OPINIÃO
O jornalismo ganhou e Ivo Rosa perdeu (outra vez)
É excelente vivermos num mundo cheio de liberdades e
garantias – mas convém não adormecer em cima delas.
JOÃO MIGUEL
TAVARES
15 de Outubro de
2020, 0:00
https://www.publico.pt/2020/10/15/opiniao/opiniao/jornalismo-ganhou-ivo-rosa-perdeu-1935291
Foi conhecida
esta quarta-feira mais uma derrota do juiz Ivo Rosa no Tribunal da Relação de
Lisboa, o que não é propriamente uma novidade (são pelo menos 17 desde 2017).

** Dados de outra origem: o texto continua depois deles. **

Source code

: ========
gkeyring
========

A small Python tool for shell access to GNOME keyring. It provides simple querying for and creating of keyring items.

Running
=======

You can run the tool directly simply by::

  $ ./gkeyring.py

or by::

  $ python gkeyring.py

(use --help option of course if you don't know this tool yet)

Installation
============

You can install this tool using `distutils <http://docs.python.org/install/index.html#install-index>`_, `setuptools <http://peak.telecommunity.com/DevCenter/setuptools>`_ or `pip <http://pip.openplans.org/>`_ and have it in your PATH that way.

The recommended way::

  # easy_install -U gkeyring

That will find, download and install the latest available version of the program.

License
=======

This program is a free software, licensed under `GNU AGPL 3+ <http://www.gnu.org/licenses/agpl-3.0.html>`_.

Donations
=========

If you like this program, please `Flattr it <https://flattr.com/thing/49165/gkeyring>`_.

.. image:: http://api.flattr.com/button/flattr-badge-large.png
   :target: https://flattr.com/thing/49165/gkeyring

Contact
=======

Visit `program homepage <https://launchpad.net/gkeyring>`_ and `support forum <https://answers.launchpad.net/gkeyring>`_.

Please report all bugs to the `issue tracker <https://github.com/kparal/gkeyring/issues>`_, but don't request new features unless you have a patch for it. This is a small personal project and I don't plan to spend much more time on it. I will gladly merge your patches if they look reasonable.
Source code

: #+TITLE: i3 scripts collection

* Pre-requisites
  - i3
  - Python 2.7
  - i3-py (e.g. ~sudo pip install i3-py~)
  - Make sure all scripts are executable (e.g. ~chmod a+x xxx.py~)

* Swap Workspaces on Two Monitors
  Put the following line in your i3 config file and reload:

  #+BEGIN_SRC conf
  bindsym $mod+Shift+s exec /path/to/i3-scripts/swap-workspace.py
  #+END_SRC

Só que desta vez foi uma derrota a triplicar e é sobre um assunto que me é
bastante caro: o acesso dos jornalistas ao debate instrutório da Operação
Marquês, que no final do ano passado o juiz Ivo Rosa decidiu barrar de forma
inconcebível e, como agora triplamente se comprova, de forma ilegal.
Na altura escrevi
um artigo sobre isso (“Ivo Rosa e a expulsão dos assistentes/jornalistas”),
onde denunciava o facto de o juiz ser demasiado selectivo no rigor com que
analisava certos casos e certos factos. Se, por um lado, quando se tratava de
apreciar prova recolhida pelo Ministério Público, ele era mais escrupuloso do
que um fariseu niquento, já quando se tratava de atirar com jornalistas (que se
tinham constituído assistentes no processo, como a lei permite) para fora de
uma sala de tribunal, apenas por ele entender que não deviam estar lá, Ivo Rosa
dava mostras de uma criatividade jurídica digna de Sherazade.
Pior: Ivo Rosa
impediu Felícia Cabrita de escutar o depoimento de José Sócrates já depois de o
Tribunal da Relação ter declarado que a jornalista podia assistir a todas as
sessões da fase de instrução, aproveitando o facto de essa decisão ainda não
ter transitado em julgado. Mais tarde, com o trânsito em julgado do acórdão,
Ivo Rosa decidiu resolver o problema removendo o estatuto de assistente aos
três jornalistas que o possuíam. Se os assistentes tinham de assistir, então os
jornalistas deixavam de ser assistentes – um método extremamente bruto e
despachado para um alegado picuinhas do Código do Processo Penal.
Essa criatividade
foi suficiente para impedir os jornalistas do Sol, Correio da Manhã e
Observador de estarem presentes nos depoimentos fundamentais de José Sócrates e
de Carlos Santos Silva, o que teve como consequência sermos informados do que
lá se passou através das versões interessadas dos advogados, sopradas aos
jornalistas. Mas se tal método foi suficientemente criativo para isso, não o
foi para convencer os juízes desembargadores das suas razões. Os três
jornalistas recorreram da decisão de Ivo Rosa (que foi acompanhada pelo
Ministério Público, note-se) e os três jornalistas ganharam na Relação.
Tudo isto teria
sido evitado se o juiz Ivo Rosa tivesse feito o que se impunha: abrir a fase de
instrução à comunicação social, dado o seu manifesto interesse público. Porque
é que não o fez? São os próprios juízes da Relação de Lisboa que indirectamente
sugerem as razões, ao afirmarem que “as instituições democráticas e os seus
servidores” – o que inclui os juízes, claro está – “estão sujeitos ao
escrutínio pela própria natureza das suas funções”, e por isso “não podem, nem
devem, intervir para contribuir para a opacidade de tal exercício de poder, e muito
menos devem contribuir para o que possa parecer o temor do seu próprio
escrutínio”.
O acórdão,
assinado pelo juiz Ricardo Cardoso, até cita William Blake: “Quando a imprensa
não fala, o povo é que não fala. Não se cala a imprensa. Cala-se o povo.” Blake
viveu entre os séculos XVIII e XIX, que talvez por serem tempos em que as
liberdades de expressão e de imprensa estavam diariamente em causa, estes
princípios básicos eram um pouco mais valorizados. É excelente vivermos num
mundo cheio de liberdades e garantias – mas convém não adormecer em cima delas.